Wolf-Whistles: What They Really Mean

Earlier than usual — maybe 7.30 am — the BBC rang: What did I think about the woman who’d gone to the police over a wolf-whistle from a building site? Should she have gone to the police?

The incident had not crossed my radar. But in any case I found myself in a generational fade: Going to the police, a wolf-whistle…?

Unsure how to think about it; there had to be more to this story but I didn’t know what it was, and pointed the caller in the direction of Everyday Sexism who, to be sure, would know how to think about it.

Click here to read what their founder Laura Bates had to say.

The Daily Mirror’s version on 29 April was this: ‘Builder quizzed by police over wolf-whistle says he was complimenting ‘silly little girl thinking things above her station’

The paper asked its readers whether they agreed with the action taken by digital marketing director Poppy Smart: Would you go to the police over a wolf-whistle? 8 per cent said YES, 92 per cent NO.

If I didn’t know what to think beforehand, now I do know: Poppy Smart did not complain to the police about a wolf-whistle. She contacted the police and the site contractor about her daily encounter en route to work with a group of men she didn’t know; they didn’t know her either but they presumed to show her what they thought of her in a daily performance of what in any other context would be interpreted as sexual harassment, intrusion and insult.

She didn’t just contact the police, she contacted the site contractor after deciding that this sexism was similar to racism, she shouldn’t have to put up with it.

European directives on sexual harassment are clear: It is behaviour that is unwanted, that is designed to violate the dignity of a person, that creates an intimidating, hostile, degrading, humiliating or offensive environment. Employers are expected to ensure that their workers do not engage in such behaviour.

Poppy Smart’s story is illuminating both because she challenged behaviour that many men tenaciously affirm as, variously, banter, a joke, a compliment irrespective of what women might feel, behaviour that is deemed weightless yet worth defending to the bitter end, and also because her complaint prompted the police and the building company to actually do something.

One of the perpetrators, a 23-year-old Ian Merrett, protested in his old-fashioned chivalrous way that wolf-whistling was a compliment, he’d done it many times and ‘snogged so many girls off the back of that’ .

Poppy Smart ‘must be thinking things above her station,’ he said. Thinking things? Station? Two crimes: Thinking and trespassing. Here was a woman who seemed to think that she could occupy terrain — her own body — as if she owned it; that she could exercise both freedom of movement and freedom of thought as if she wasn’t living in Saudia Arabia.

Merrett had form. He told the press that in the past he’d get ‘pissed up and fighting’; he’d received a 12-month jail sentence when he and a dozen or so pals provoked a fight on a Worcester-Birmingham train in 2009.

His friend had ‘indecently exposed’ himself to other passengers after he accused one of them of looking at him.

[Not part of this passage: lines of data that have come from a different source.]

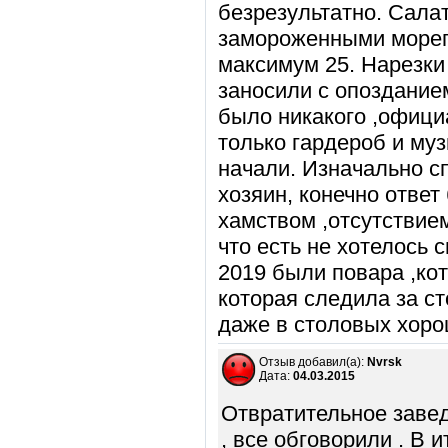
безрезультатно. Салат
замороженными морепр
максимум 25. Нарезки
заносили с опозданием
было никакого ,офици
только гардероб и муз
начали. Изначально с
хозяин, конечно ответ
хамством ,отсутствием 
что есть не хотелось 
2019 были повара ,ко
которая следила за ст
даже в столовых хоро
Отзыв добавил(а):
Nvrsk
Дата:
04.03.2015
Отвратительное завед
, все обговорили . В 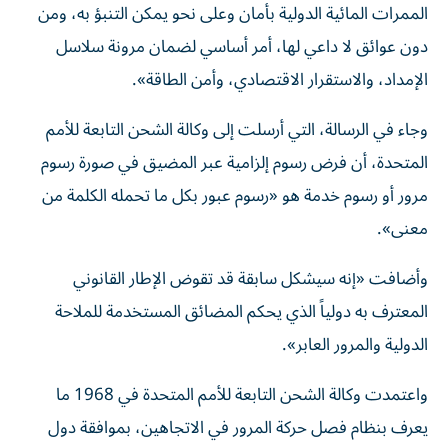
الممرات المائية الدولية بأمان وعلى نحو يمكن التنبؤ به، ومن
دون عوائق لا داعي لها، أمر أساسي لضمان مرونة سلاسل ​
الإمداد، والاستقرار ‌الاقتصادي، وأمن الطاقة».
وجاء في الرسالة، التي أرسلت إلى وكالة الشحن التابعة للأمم
المتحدة، أن فرض رسوم إلزامية عبر المضيق في صورة رسوم
مرور أو رسوم ‌خدمة هو «رسوم ‌عبور بكل ما تحمله الكلمة من
معنى».
وأضافت «إنه سيشكل سابقة قد تقوض الإطار ‌القانوني
المعترف به دولياً الذي يحكم المضائق المستخدمة للملاحة
الدولية والمرور العابر».
واعتمدت ​وكالة الشحن التابعة للأمم المتحدة في 1968 ما
يعرف بنظام فصل حركة المرور في الاتجاهين، بموافقة دول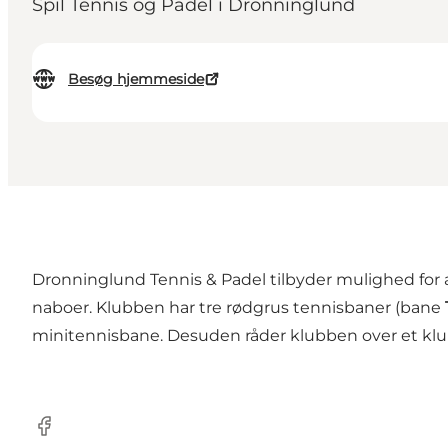
Spil Tennis og Padel i Dronninglund
Besøg hjemmeside
Dronninglund Tennis & Padel tilbyder mulighed for 
naboer. Klubben har tre rødgrus tennisbaner (bane
minitennisbane. Desuden råder klubben over et kl
Facebook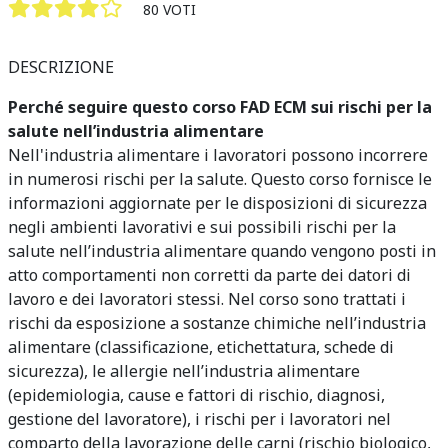
80 VOTI
DESCRIZIONE
Perché seguire questo corso FAD ECM sui rischi per la
salute nell’industria alimentare
Nell'industria alimentare i lavoratori possono incorrere
in numerosi rischi per la salute. Questo corso fornisce le
informazioni aggiornate per le disposizioni di sicurezza
negli ambienti lavorativi e sui possibili rischi per la
salute nell’industria alimentare quando vengono posti in
atto comportamenti non corretti da parte dei datori di
lavoro e dei lavoratori stessi. Nel corso sono trattati i
r
ischi da esposizione a sostanze chimiche nell’industria
alimentare (classificazione, etichettatura, schede di
sicurezza), le a
llergie nell’industria alimentare
(epidemiologia, cause e fattori di rischio, diagnosi,
gestione del lavoratore), i rischi per i lavoratori nel
comparto della lavorazione delle carni (rischio biologico,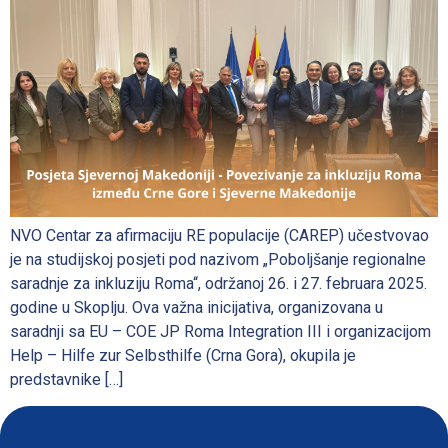
NVO Centar za afirmaciju RE populacije (CAREP) učestvovao
je na studijskoj posjeti pod nazivom „Poboljšanje regionalne
saradnje za inkluziju Roma“, održanoj 26. i 27. februara 2025.
godine u Skoplju. Ova važna inicijativa, organizovana u
saradnji sa EU – COE JP Roma Integration III i organizacijom
Help – Hilfe zur Selbsthilfe (Crna Gora), okupila je
predstavnike […]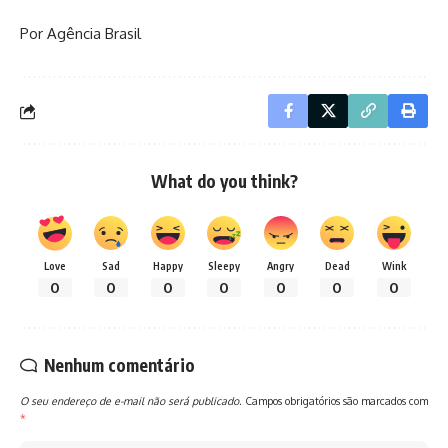
Por Agência Brasil
What do you think?
Love
Sad
Happy
Sleepy
Angry
Dead
Wink
0
0
0
0
0
0
0
Nenhum comentário
O seu endereço de e-mail não será publicado.
Campos obrigatórios são marcados com
*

Merrett punched another passenger, who received stitches to his face.

But he was a reformed character, he said, he was only doing what men on building sites do.
The Daily Mirror conducted a poll among its readers on 1st May: 92 per cent supported the men and 8 per cent the woman.

However, police showed the men Poppy Smart’s video of their behaviour, ‘so we stopped doing it.’

She achieved something rather remarkable (despite the mass media’s trivialisation): she showed men dedicated to sexual harassment what it looks like and made them stop it.

Poppy Smart also offered us her own version of events: read it, be sad; be inspired.